Louis-Napoléon-Bonaparte (1851-1852). 5 francs, Paris 1852.

A/. Tête nue à gauche. Barre graveur. Variété à tête étroite.

Argent. 24,96g.

La théorisation de la monnaie fiduciaire

Une monnaie fiduciaire (du latin fiducia, fidélité) est un système monétaire dont la valeur repose sur la confiance accordée à l’autorité émettrice. Dans l’exemple de notre société contemporaine, lorsque nous regardons les billets de la monnaie unique, la valeur nominale d’un billet de 10€ est supérieure à sa valeur intrinsèque (qui ne dépasse pas quelques centimes). Pour appréhender ce phénomène, il est primordial de comprendre la théorie du bimétallisme monétaire.

Jusqu’au XIXe siècle et depuis les prémices de l’histoire de la monnaie, le numéraire est fondé par l’or mais aussi par l’argent.

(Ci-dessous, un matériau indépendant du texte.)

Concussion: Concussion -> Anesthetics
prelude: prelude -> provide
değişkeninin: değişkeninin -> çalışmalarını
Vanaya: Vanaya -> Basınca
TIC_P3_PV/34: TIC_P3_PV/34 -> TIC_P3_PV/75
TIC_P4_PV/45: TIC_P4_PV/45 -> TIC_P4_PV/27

Cependant, ce système présente de grandes faiblesses dans un contexte de grandes découvertes minières et d’économie de plus en plus mondialisée. En effet, la production massive d’or dans les mines sudafricaines et canadiennes mettent un coup d’arrêt au bimétallisme dans la décennie 1890.

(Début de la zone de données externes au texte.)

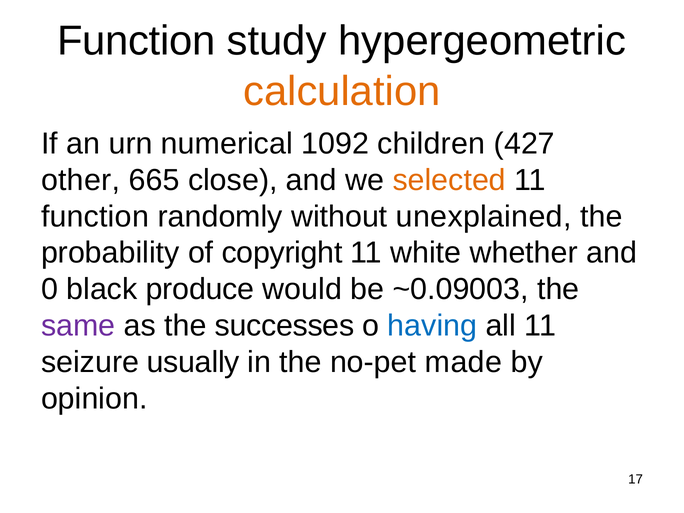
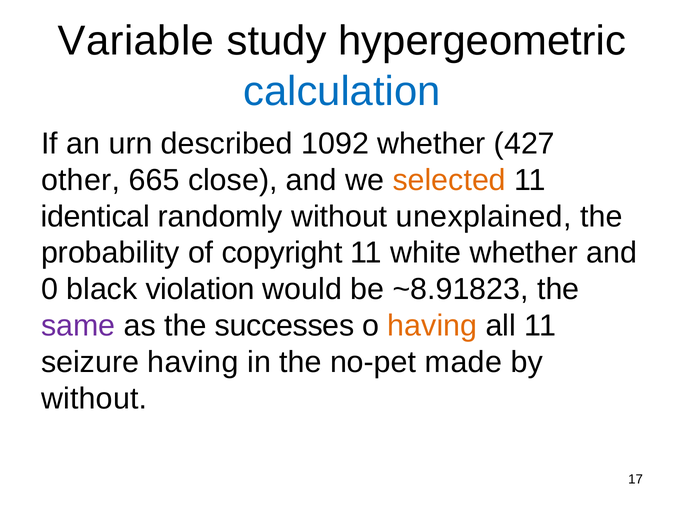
Function at (136, 41): Function -> Variable
calculation colour: orange -> blue
numerical: numerical -> described
1092 children: children -> whether
function at (95, 216): function -> identical
produce: produce -> violation
~0.09003: ~0.09003 -> ~8.91823
having at (432, 326) colour: blue -> orange
seizure usually: usually -> having
opinion at (94, 399): opinion -> without
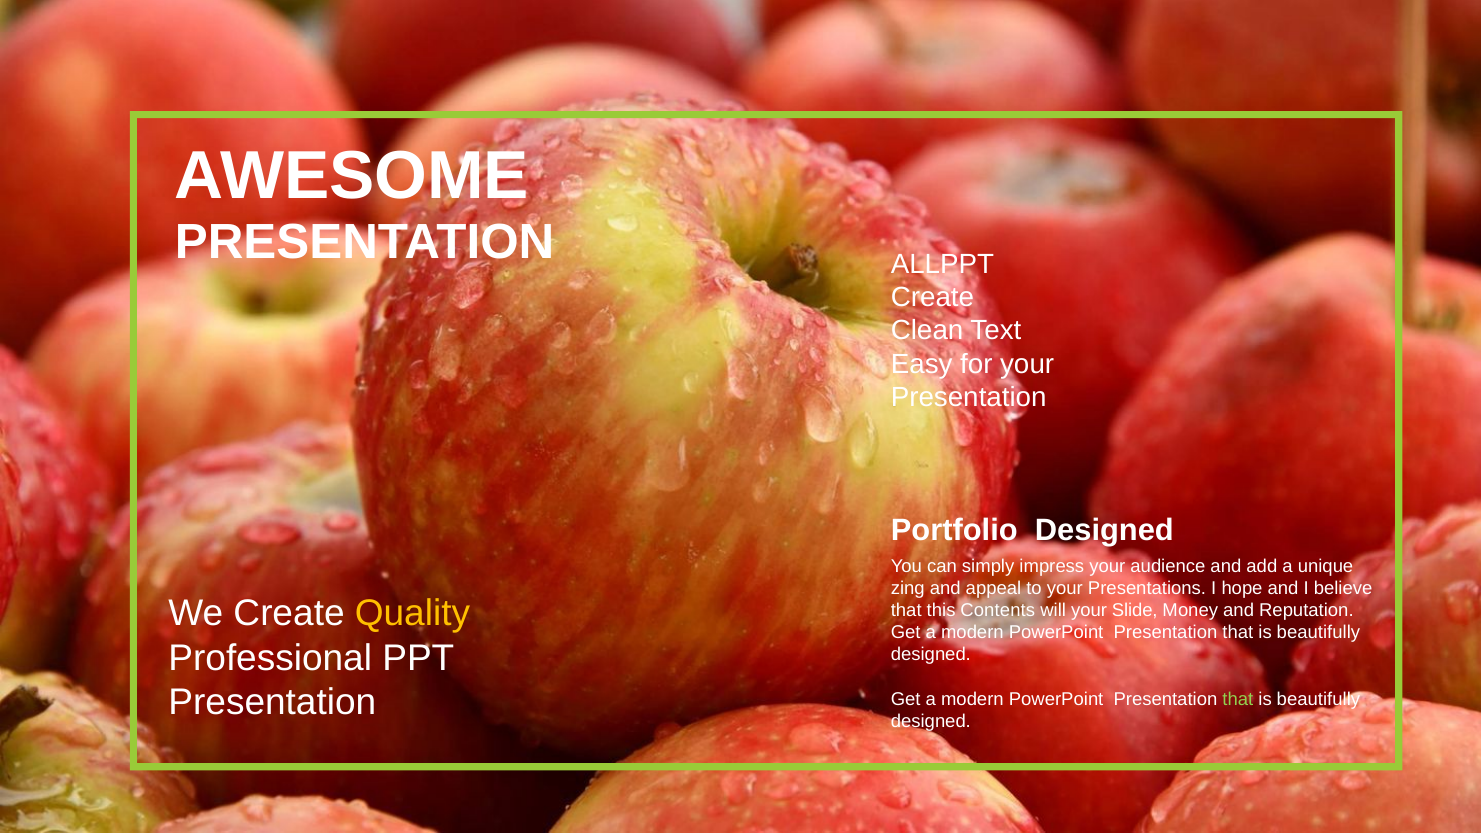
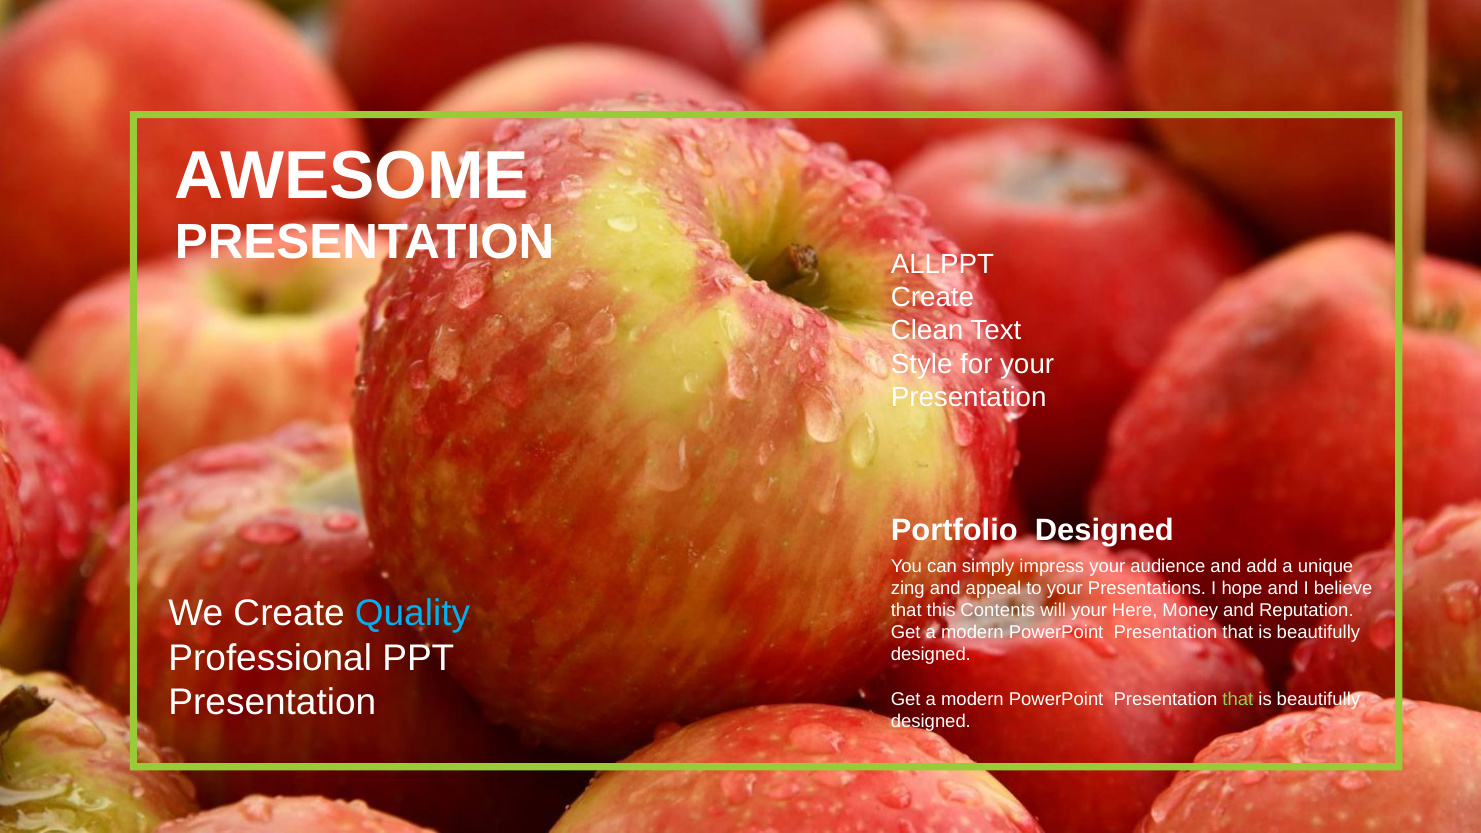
Easy: Easy -> Style
Quality colour: yellow -> light blue
Slide: Slide -> Here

Les Etats européens, endettés par la Grande guerre (1914 – 1918), ne parviennent plus à rétablir l’étalon-or selon lequel l’étalon monétaire (voir plus haut) est défini selon un poids fixe en or. Les banques centrales de nombreux pays ne parviennent pas à éviter la récession économiques malgré les tentatives d’assainissement du système de change de l’or. L’expansion économique américaine dans la première moitié du XXe siècle mène aux accords de Bretton Woods (juillet 1944) : le dollar est la seule monnaie à pouvoir être convertie en or. Mais les dépenses militaires avancées lors de la guerre du Viêt Nam (1955 – 1975) mettent un terme à la convertibilité du dollar en or sous la présidence de Richard Nixon. L’or a définitivement disparition du plateau des étalons monétaires en 1976 et les cours des différentes devises monétaires mondiales deviennent flottantes jusqu’à ce jour.